EXERCISE INSTRUCTIONS | In the records that follow, the lines from the one containing "Sinners may say" to the one containing "example set by", inclusive, are to be given again exactly.

Saved data entries:
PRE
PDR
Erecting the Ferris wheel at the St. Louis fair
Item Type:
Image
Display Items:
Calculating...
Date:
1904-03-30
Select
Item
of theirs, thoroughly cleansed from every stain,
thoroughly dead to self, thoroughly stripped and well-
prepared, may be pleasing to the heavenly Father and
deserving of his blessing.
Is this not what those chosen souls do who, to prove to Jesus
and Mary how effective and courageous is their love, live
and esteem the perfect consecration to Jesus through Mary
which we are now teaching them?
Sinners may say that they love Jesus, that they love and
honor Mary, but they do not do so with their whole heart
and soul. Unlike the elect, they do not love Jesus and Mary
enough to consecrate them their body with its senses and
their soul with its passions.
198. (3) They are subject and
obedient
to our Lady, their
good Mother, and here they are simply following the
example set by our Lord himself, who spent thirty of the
==
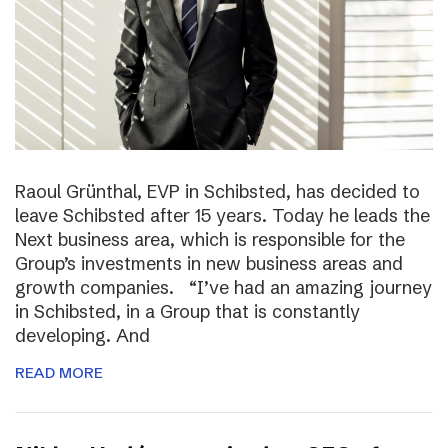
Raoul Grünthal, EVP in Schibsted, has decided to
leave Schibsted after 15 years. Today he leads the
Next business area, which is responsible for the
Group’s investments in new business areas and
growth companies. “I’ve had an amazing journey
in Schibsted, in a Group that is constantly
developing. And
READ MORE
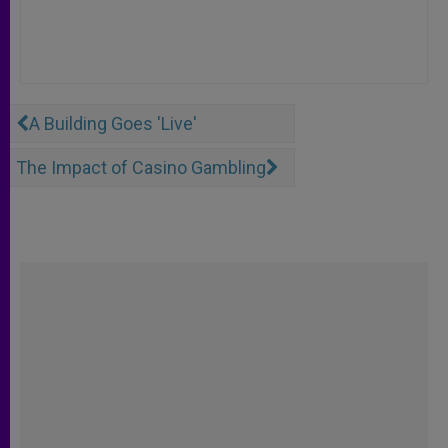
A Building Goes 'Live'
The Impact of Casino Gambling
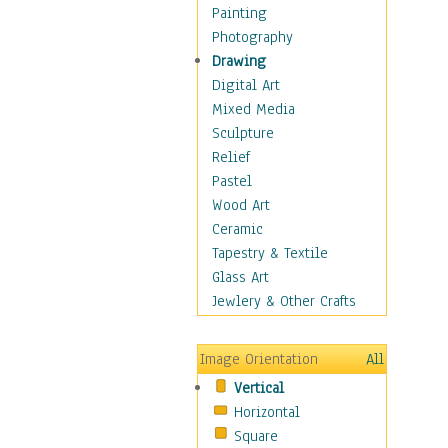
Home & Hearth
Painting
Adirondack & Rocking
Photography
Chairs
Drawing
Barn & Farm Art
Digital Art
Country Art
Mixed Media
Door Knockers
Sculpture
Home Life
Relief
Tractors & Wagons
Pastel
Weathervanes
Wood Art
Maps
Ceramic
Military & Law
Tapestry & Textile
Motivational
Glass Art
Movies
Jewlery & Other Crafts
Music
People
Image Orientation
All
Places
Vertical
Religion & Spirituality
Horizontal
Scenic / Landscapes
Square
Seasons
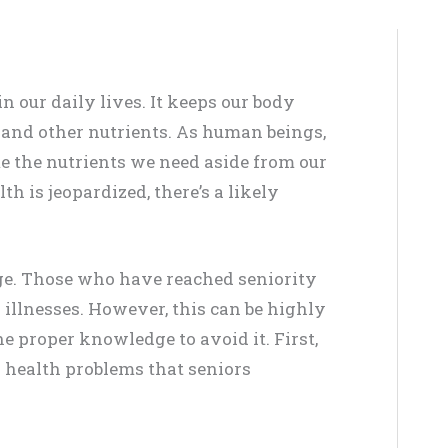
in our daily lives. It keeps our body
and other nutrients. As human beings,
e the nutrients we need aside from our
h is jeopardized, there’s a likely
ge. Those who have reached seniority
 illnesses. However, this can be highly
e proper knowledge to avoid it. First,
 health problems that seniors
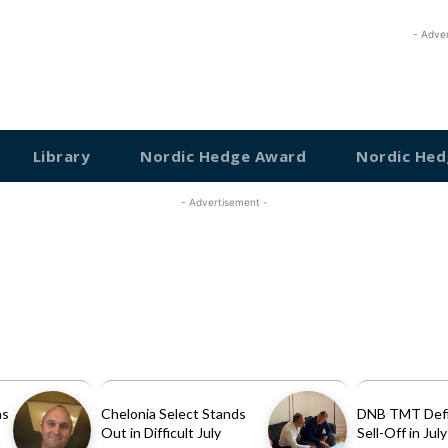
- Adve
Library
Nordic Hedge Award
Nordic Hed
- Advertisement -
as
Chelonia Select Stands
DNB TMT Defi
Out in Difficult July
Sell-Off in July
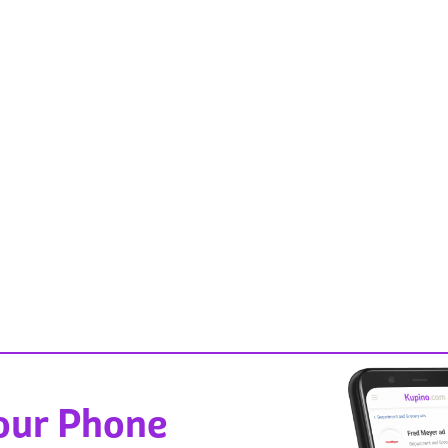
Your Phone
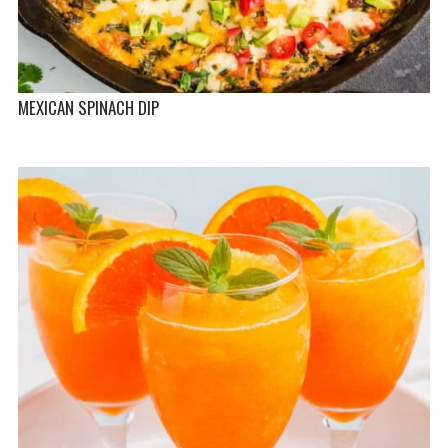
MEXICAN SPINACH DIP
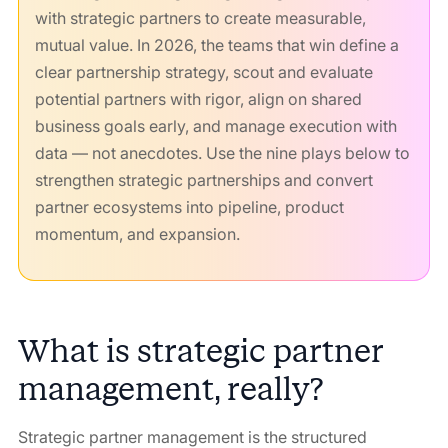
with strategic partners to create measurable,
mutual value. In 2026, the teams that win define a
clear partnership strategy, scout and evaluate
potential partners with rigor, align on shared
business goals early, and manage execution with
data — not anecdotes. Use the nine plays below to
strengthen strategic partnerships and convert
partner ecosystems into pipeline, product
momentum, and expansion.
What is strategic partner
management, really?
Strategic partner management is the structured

PROBLEM SOLUTION |
Sinners may say that they love Jesus, that they love and
honor Mary, but they do not do so with their whole heart
and soul. Unlike the elect, they do not love Jesus and Mary
enough to consecrate them their body with its senses and
their soul with its passions.
198. (3) They are subject and
obedient
to our Lady, their
good Mother, and here they are simply following the
example set by our Lord himself, who spent thirty of the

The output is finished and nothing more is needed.